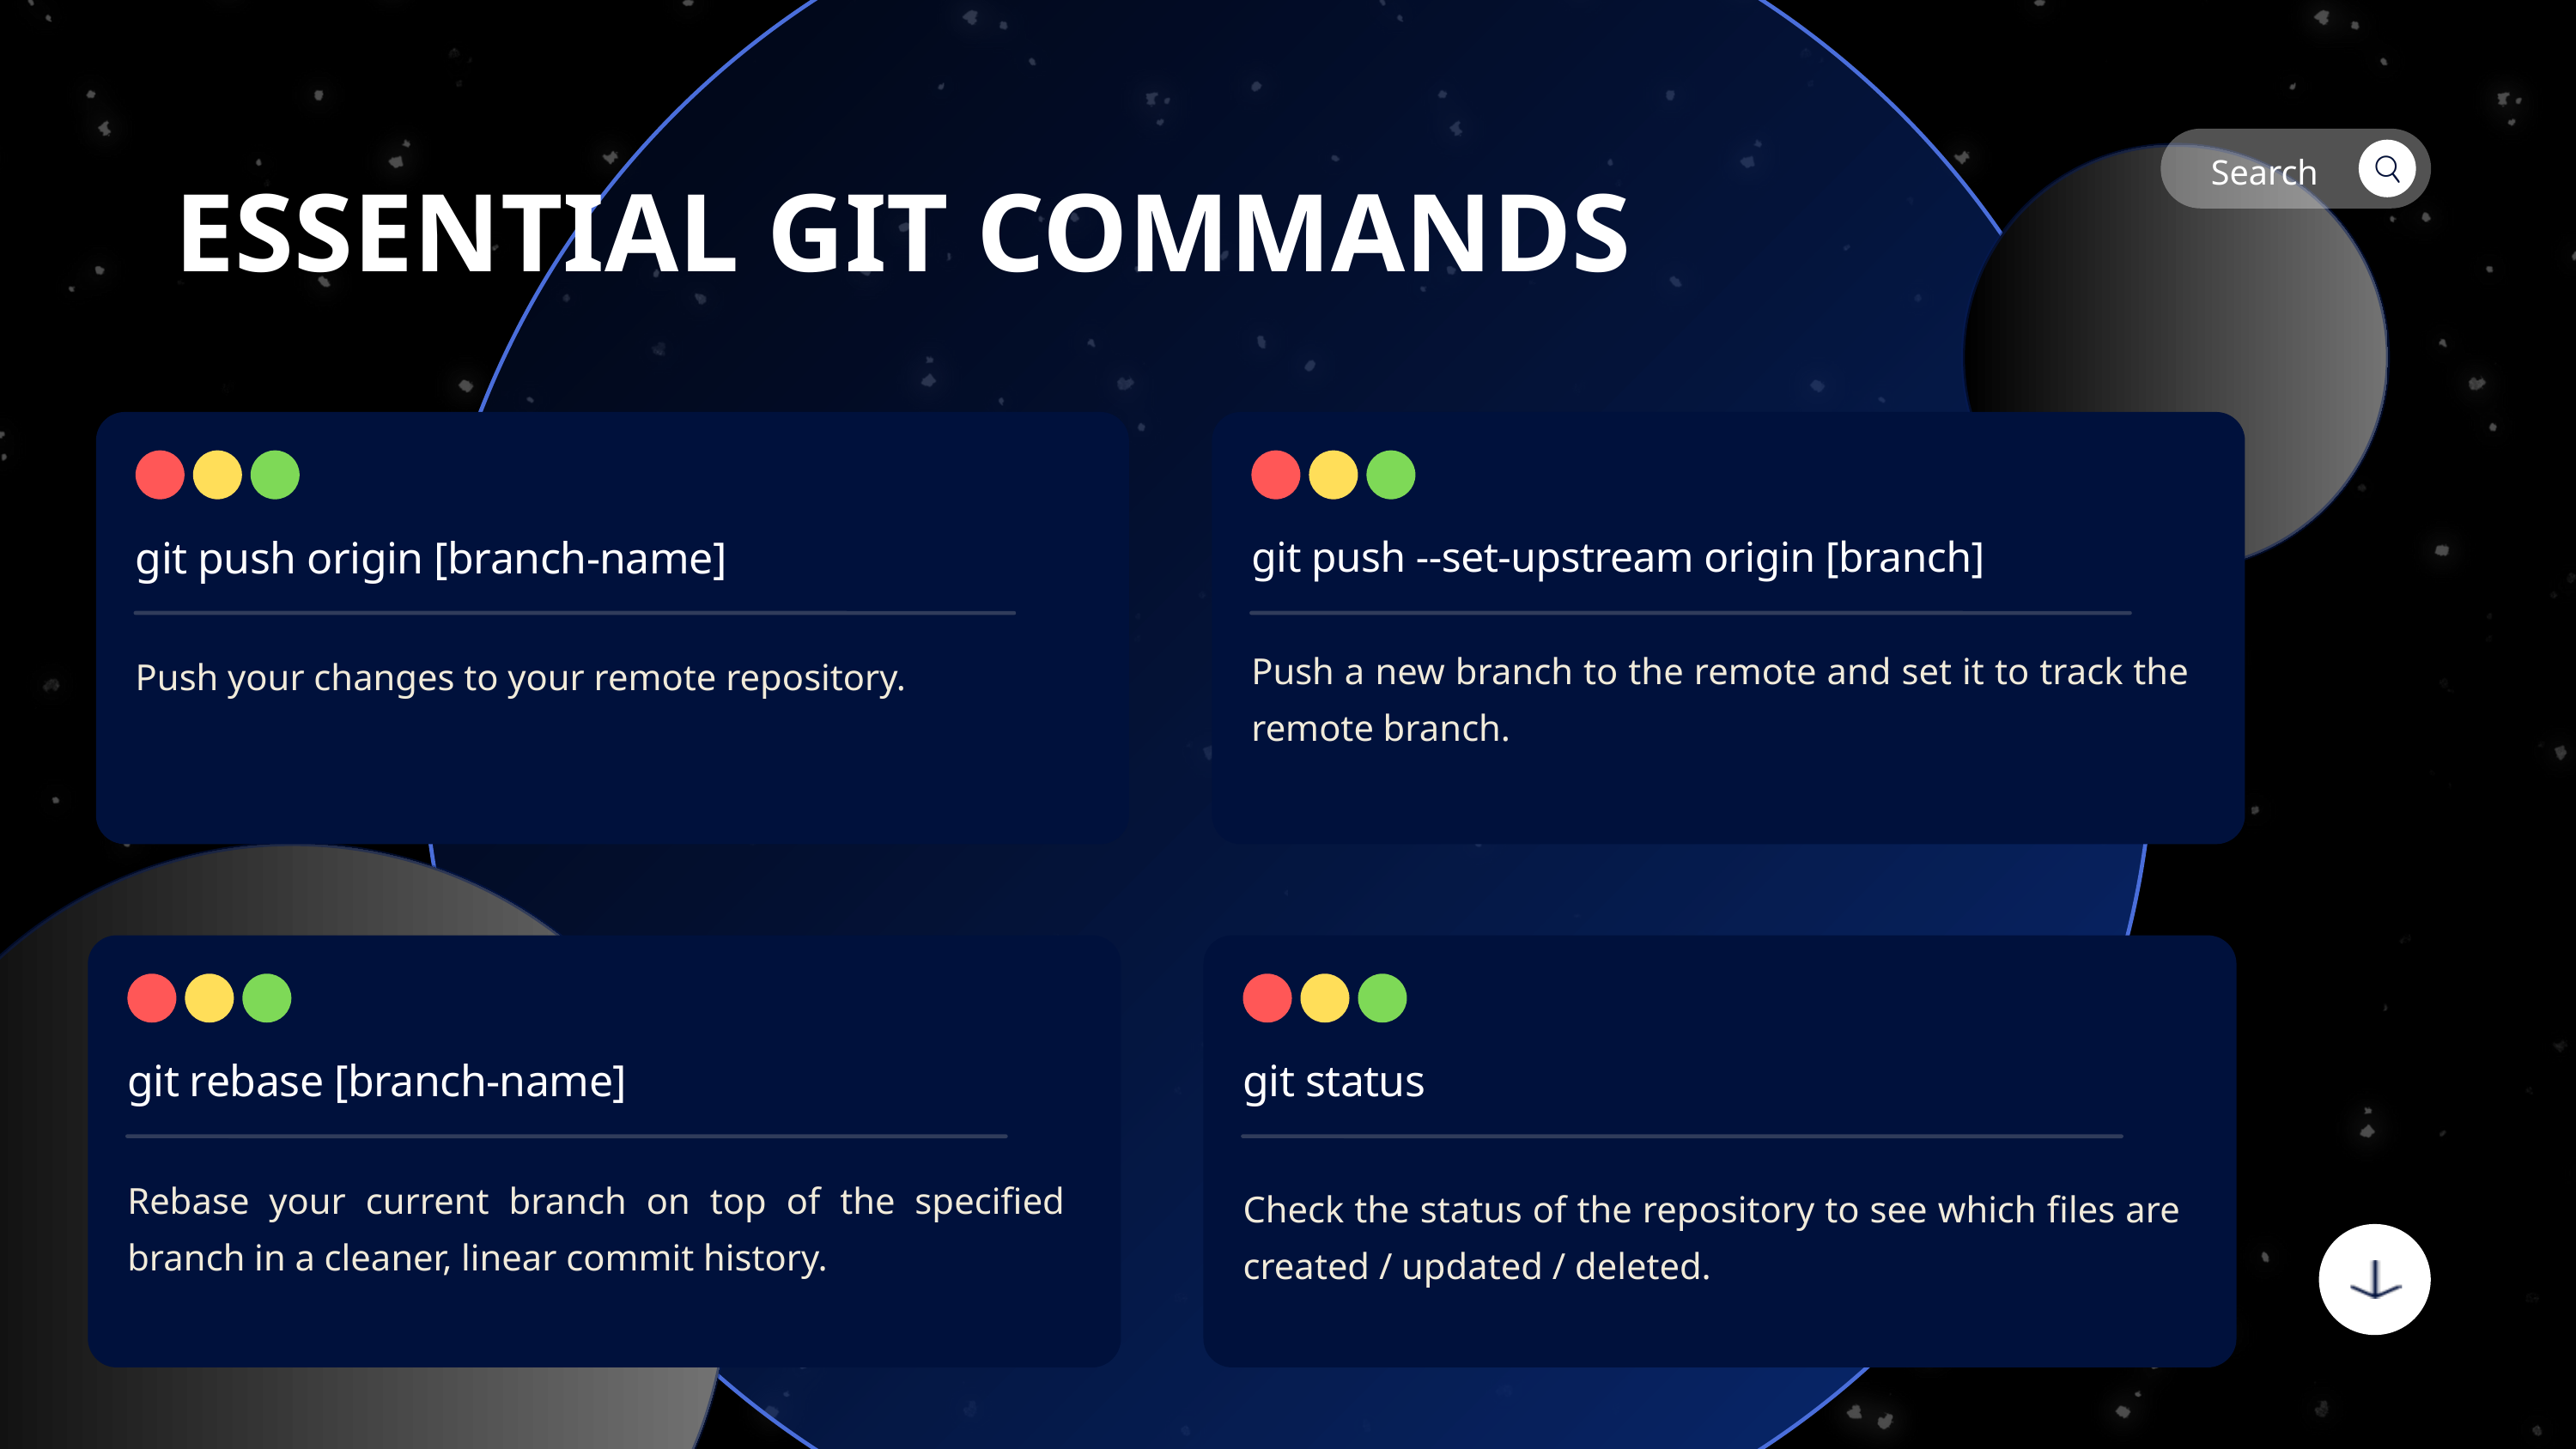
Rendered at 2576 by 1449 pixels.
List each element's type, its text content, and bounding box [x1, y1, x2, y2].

text_box [0, 294, 416, 842]
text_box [135, 450, 300, 500]
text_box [0, 844, 729, 1449]
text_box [127, 973, 292, 1023]
text_box ESSENTIAL GIT COMMANDS [0, 142, 416, 294]
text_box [95, 411, 1130, 845]
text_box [1203, 935, 2237, 1368]
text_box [2160, 128, 2432, 209]
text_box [1962, 144, 2389, 570]
text_box [2158, 0, 2576, 1449]
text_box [1212, 411, 2245, 845]
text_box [1242, 973, 1407, 1023]
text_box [1251, 450, 1416, 500]
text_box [2358, 139, 2416, 197]
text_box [88, 935, 1121, 1368]
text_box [422, 0, 2154, 1449]
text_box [2318, 1223, 2432, 1336]
text_box [0, 0, 416, 142]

• AIM OF THE TASK: Copy exactly the lines running from the one that contains "text_box [1212, 411, 2245, 845]" to the end of the material, both ends included.

• ANSWER TO THE EXERCISE:
text_box [1212, 411, 2245, 845]
text_box [1242, 973, 1407, 1023]
text_box [1251, 450, 1416, 500]
text_box [2358, 139, 2416, 197]
text_box [88, 935, 1121, 1368]
text_box [422, 0, 2154, 1449]
text_box [2318, 1223, 2432, 1336]
text_box [0, 0, 416, 142]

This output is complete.